Atontada, observo lo que acaba de ocurrir. Con mis dedos, recorro la marca.
—En unos días desaparecerá también —aclara como si la cicatriz fuera lo único que me importara. Sin embargo, me perturba saber cómo es que lo sabe.
«¿Acaso hicieron pruebas conmigo cuando estaba en coma? ¿Observaron mi recuperación?». La mujer carraspea para que me fije en ella, sin embargo, solo tengo ojos para mi mano.
—Debes tener muchas preguntas, Emma. —Por fin, subo mi vista hacia ella; sí, claro que las tengo—, pero tranquila —sonríe—, las responderemos a todas. Ahora, descansa. Pronto comenzaremos con la rehabilitación.
Se levanta, lista para marcharse.
—Estoy ilesa —respondo como si fuera obvio y no puedo evitar impregnar las palabras con un dejo de suficiencia que he copiado como acto reflejo de su actitud.

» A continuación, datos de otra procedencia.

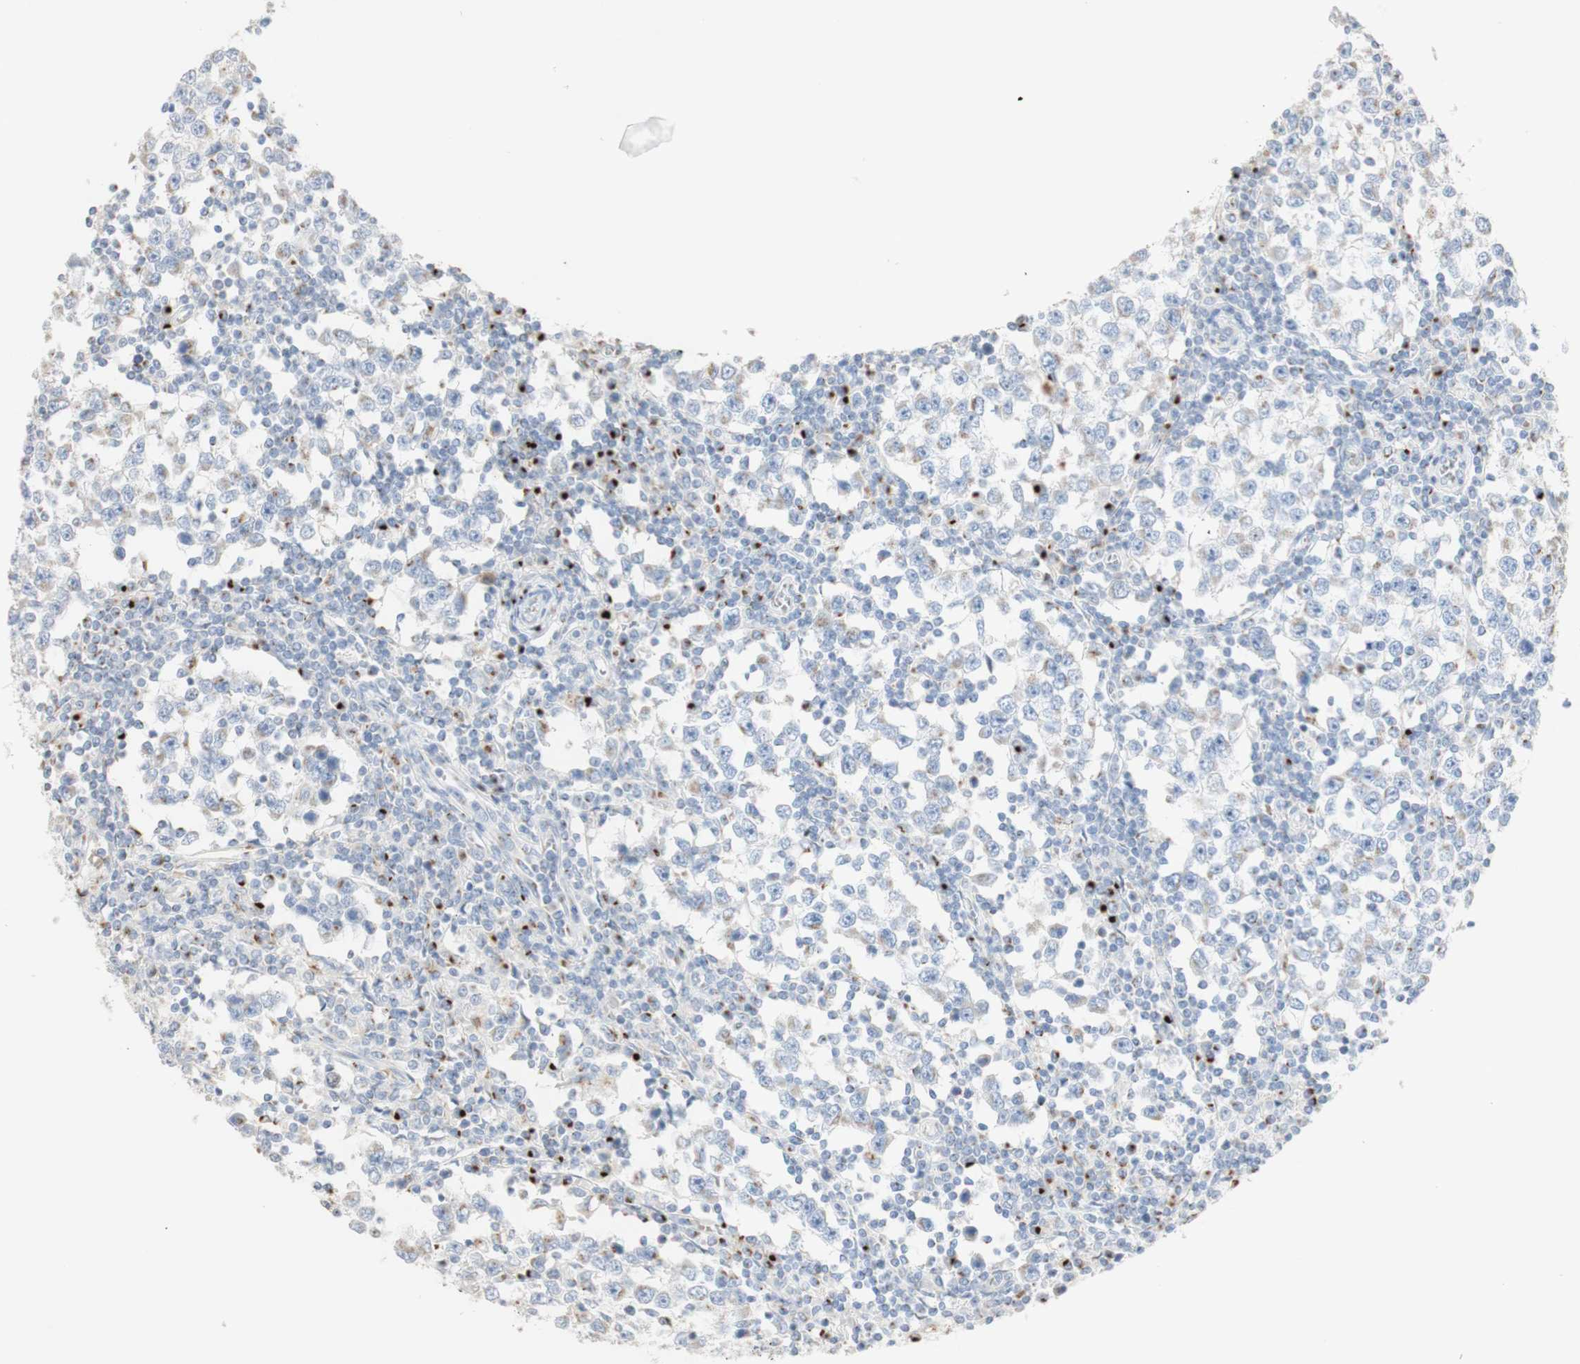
{"staining": {"intensity": "weak", "quantity": "25%-75%", "location": "cytoplasmic/membranous"}, "tissue": "testis cancer", "cell_type": "Tumor cells", "image_type": "cancer", "snomed": [{"axis": "morphology", "description": "Seminoma, NOS"}, {"axis": "topography", "description": "Testis"}], "caption": "An image showing weak cytoplasmic/membranous expression in approximately 25%-75% of tumor cells in testis cancer, as visualized by brown immunohistochemical staining.", "gene": "MANEA", "patient": {"sex": "male", "age": 65}}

—La social, tontita. —Se golpea la cabeza con la punta de la lima de uñas—. Sabemos que físicamente te encuentras perfecta.
Intentar hablar con ella me resulta agotador; es mejor que se vaya y me deje sola. Total, ya estoy acostumbrada a estarlo, ¿verdad?
Me dejo caer en la cama y, pronto, veo que ha dejado el bisturí a mi lado. Ella sigue mis ojos; pienso que se acercará para llevárselo, pero al contrario, me sorprende diciendo:
—Es para que te diviertas mientras estás sola —me obsequia una mueca torcida, casi desafiante y como si leyera mis pensamientos—. Verás que ya no podrás hacer demasiado en este punto. Eres nuestro éxito, pequeña.
Abre la puerta, dispuesta a salir, pero a último momento se voltea para verme a los ojos.
—Ah, me olvidaba, puedes llamarme W, Emma —añade antes de despedirse con una hermosa sonrisa, esta vez, sincera—. Presiento que nos llevaremos bien.